We are afraid to go to a busy playground as she simply looks around to see who her next victim of violent crime could be. She stands there chewing her dummy like Popeye surveying the playground like a mafia boss on a hit. The swings go quiet and people get uncomfortable when she arrives.Kids hurry home for dinner at 10am.She  is fine on the swing but its the slides where the trouble starts.

Not one for the cueing system she will remove boys , girls, adults and  animals from her path. On a recent trip to Fitzgeralds park at the weekend she punched one lad of 4, pushed another lad of 3 off the end of the slide and kicked a mother who was trying to coax her nervous daughter Down the slide. She  waits on the ladder for people to come up the steps so she can kick them. 

When I let out a roar then to tell her she is being bold she sticks out her finger and roars incoherent babble at me and everyone laughs as she launches down the slide again.

Like her mam then she will  not walk anywhere. If you have to travel a distance of more than 50 feet at one go the the cry goes up "daddy shoulders now please". I'm like the fuckin hunchback of  Notre dame from carrying "Don Ellione" around the place. I have shrunk 2 inches from her thunder thighs busting my neck muscles. 

Her poor 4.5 year old sister is bullied by her.

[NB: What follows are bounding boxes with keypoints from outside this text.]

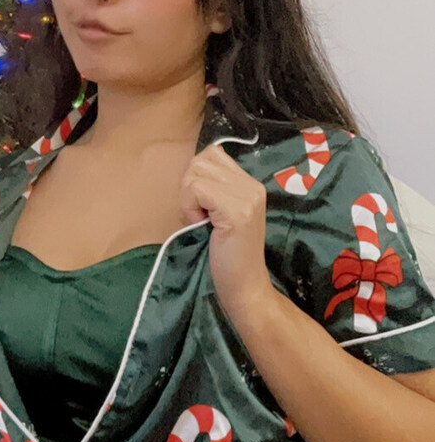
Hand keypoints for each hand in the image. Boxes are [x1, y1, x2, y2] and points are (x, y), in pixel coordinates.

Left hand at [179, 144, 271, 316]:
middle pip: (200, 161)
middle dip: (189, 188)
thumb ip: (215, 188)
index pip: (212, 154)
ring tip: (203, 222)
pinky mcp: (237, 211)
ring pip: (196, 173)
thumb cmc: (226, 255)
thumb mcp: (221, 212)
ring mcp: (247, 197)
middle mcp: (253, 185)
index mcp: (251, 183)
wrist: (244, 288)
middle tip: (201, 216)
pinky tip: (202, 226)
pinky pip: (196, 190)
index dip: (197, 178)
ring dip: (188, 199)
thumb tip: (192, 167)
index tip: (204, 207)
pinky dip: (189, 208)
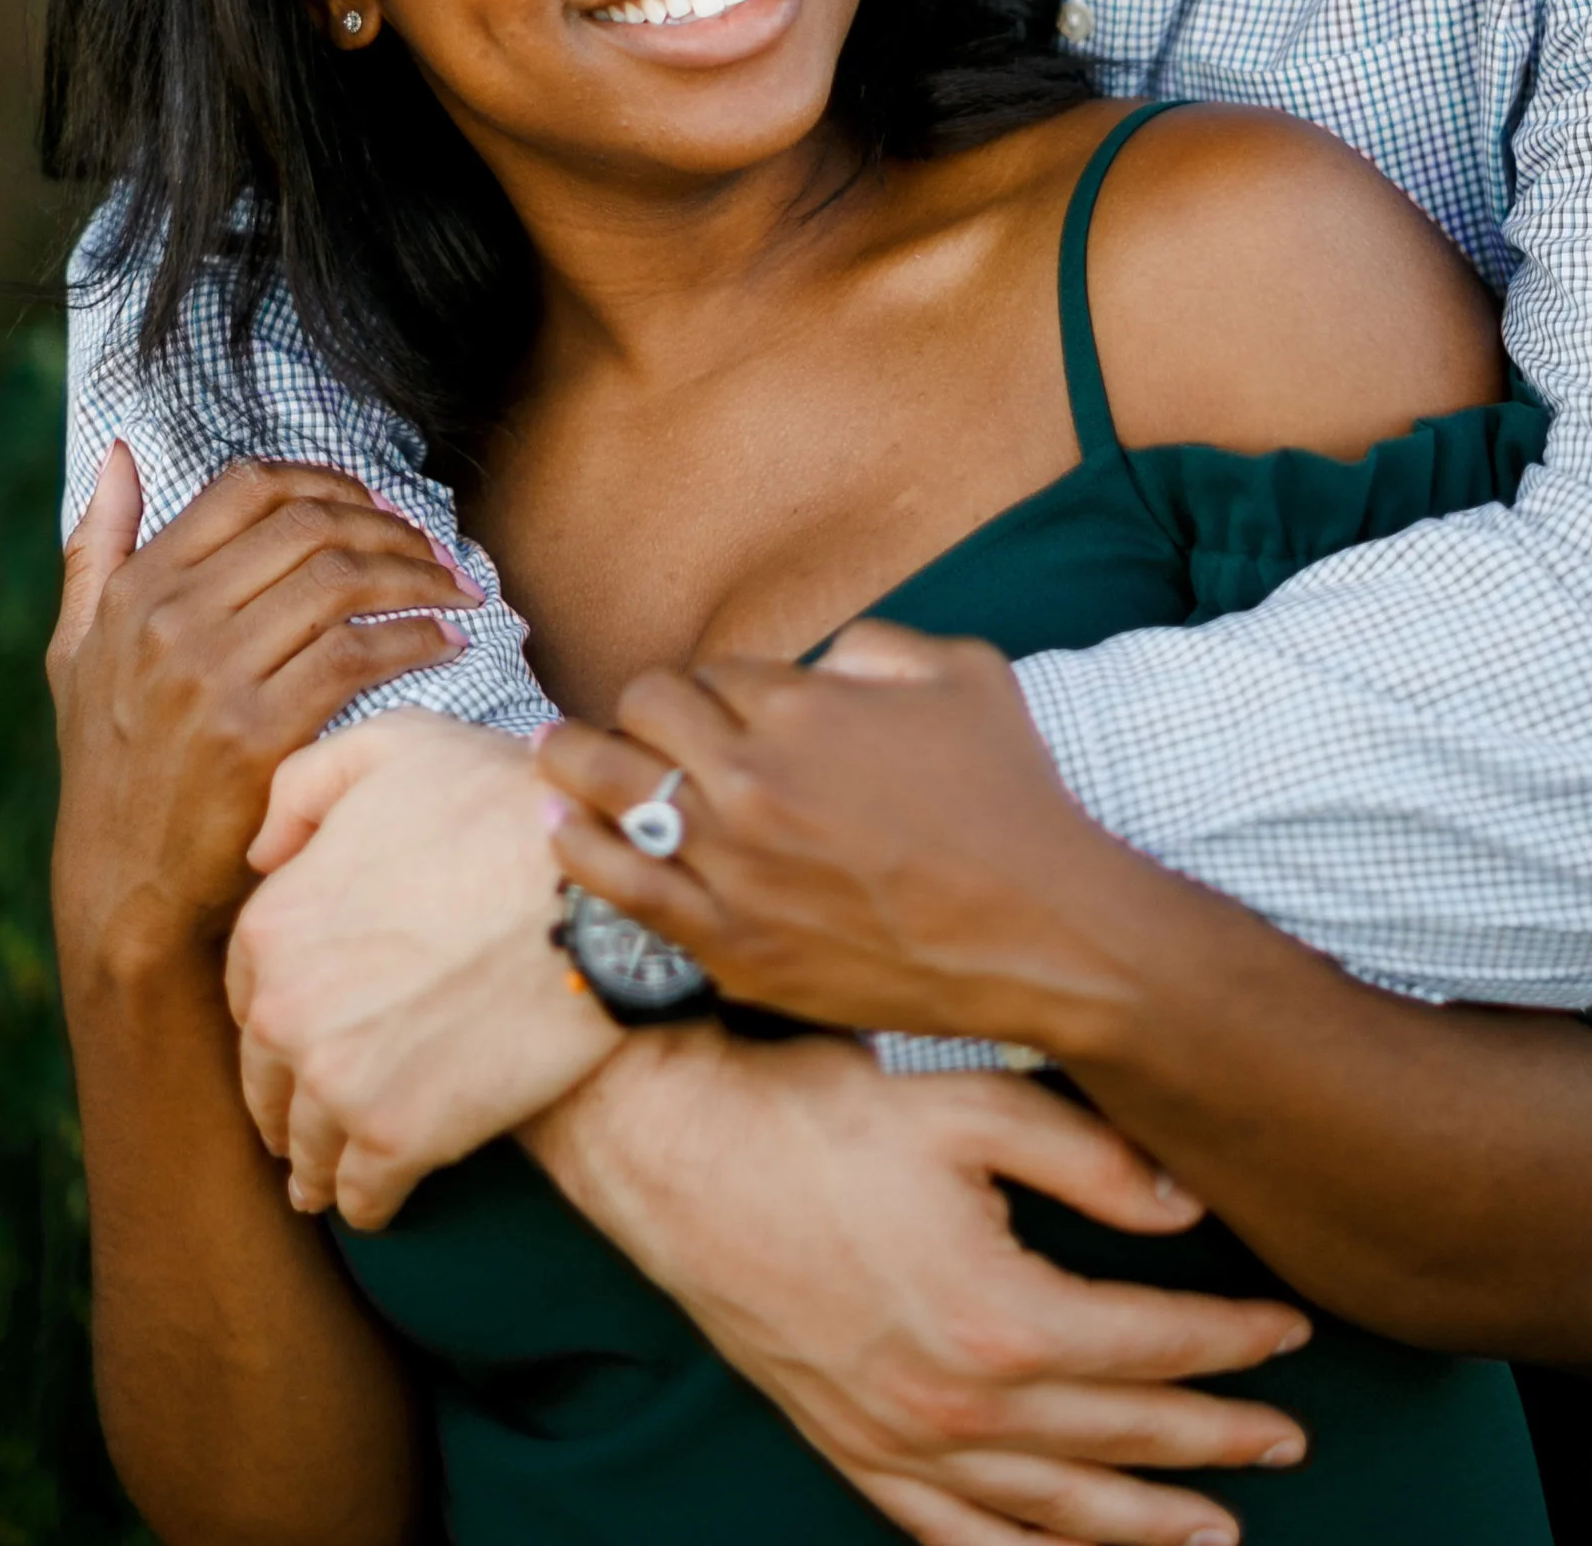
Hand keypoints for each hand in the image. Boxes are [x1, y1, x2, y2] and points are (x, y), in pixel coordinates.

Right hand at [47, 444, 473, 985]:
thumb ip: (97, 549)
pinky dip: (416, 638)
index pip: (248, 486)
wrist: (123, 889)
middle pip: (309, 526)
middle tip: (435, 550)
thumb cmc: (112, 766)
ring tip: (455, 590)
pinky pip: (358, 655)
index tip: (375, 504)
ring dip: (417, 576)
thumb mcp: (79, 651)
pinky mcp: (257, 737)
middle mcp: (169, 622)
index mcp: (135, 589)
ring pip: (342, 581)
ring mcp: (212, 679)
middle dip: (390, 527)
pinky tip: (445, 644)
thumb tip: (117, 453)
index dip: (327, 480)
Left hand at [226, 711, 621, 1226]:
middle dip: (281, 1098)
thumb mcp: (392, 748)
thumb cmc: (500, 806)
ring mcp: (339, 1083)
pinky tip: (377, 1199)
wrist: (587, 890)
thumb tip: (263, 853)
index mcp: (275, 923)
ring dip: (317, 1164)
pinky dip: (367, 1201)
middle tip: (300, 1119)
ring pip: (307, 1146)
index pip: (248, 989)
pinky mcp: (400, 1139)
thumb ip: (305, 786)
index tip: (294, 1027)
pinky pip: (364, 1193)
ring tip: (328, 1177)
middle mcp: (287, 1011)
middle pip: (266, 1077)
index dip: (273, 1007)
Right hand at [531, 1031, 1309, 1545]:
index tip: (1292, 1328)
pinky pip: (951, 1537)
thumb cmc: (819, 1114)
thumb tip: (1187, 1205)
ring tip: (1215, 1534)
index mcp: (1001, 1319)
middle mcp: (957, 1407)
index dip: (1233, 1340)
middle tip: (1287, 1437)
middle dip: (1215, 1438)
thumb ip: (1091, 1158)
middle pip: (1120, 1440)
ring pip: (1051, 1514)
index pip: (1154, 1344)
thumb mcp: (970, 1105)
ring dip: (1142, 1526)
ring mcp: (898, 1443)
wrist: (679, 1151)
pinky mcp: (849, 1450)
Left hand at [541, 621, 1121, 1048]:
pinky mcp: (732, 947)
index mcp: (800, 708)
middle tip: (634, 721)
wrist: (1039, 935)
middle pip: (643, 717)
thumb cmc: (1010, 800)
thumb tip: (824, 659)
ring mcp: (734, 869)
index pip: (707, 673)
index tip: (719, 702)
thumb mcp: (963, 673)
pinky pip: (623, 887)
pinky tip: (559, 828)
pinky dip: (579, 849)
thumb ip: (881, 644)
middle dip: (640, 712)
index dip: (710, 684)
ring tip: (551, 754)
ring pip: (611, 793)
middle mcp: (752, 781)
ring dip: (573, 764)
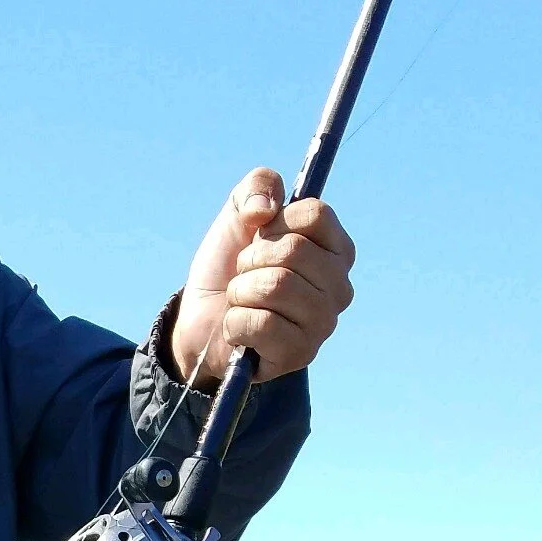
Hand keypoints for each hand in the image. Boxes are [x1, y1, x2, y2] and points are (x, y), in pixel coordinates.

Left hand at [169, 167, 354, 387]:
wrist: (201, 321)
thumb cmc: (229, 267)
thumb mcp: (238, 215)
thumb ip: (258, 186)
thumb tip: (264, 210)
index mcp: (336, 250)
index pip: (314, 216)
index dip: (276, 222)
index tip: (261, 236)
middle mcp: (340, 287)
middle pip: (293, 251)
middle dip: (251, 260)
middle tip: (245, 275)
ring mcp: (323, 324)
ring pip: (276, 286)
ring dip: (241, 291)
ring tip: (241, 301)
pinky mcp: (299, 354)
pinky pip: (261, 324)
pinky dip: (236, 322)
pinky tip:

Ellie will not put on a cost unless Mia does. She won't take off her shoes or put them on until her sister does. She orders poor Mia to do everything and the fool does it as she is too soft altogether.We have to have a lifetime supply of actimel drinks and pork onion and tomato to hand or we will all perish.

What can be done with this thug? At the time of going to print my family and I are safe but as soon as she learns to read or is informed of this article I may wake up with a horses head or a my little pony head in my bed and could end up sleeping with the fishy's. If that happens you know who murdered  me. It was the small blond "Don Ellione" with the chewed up red dummy!!!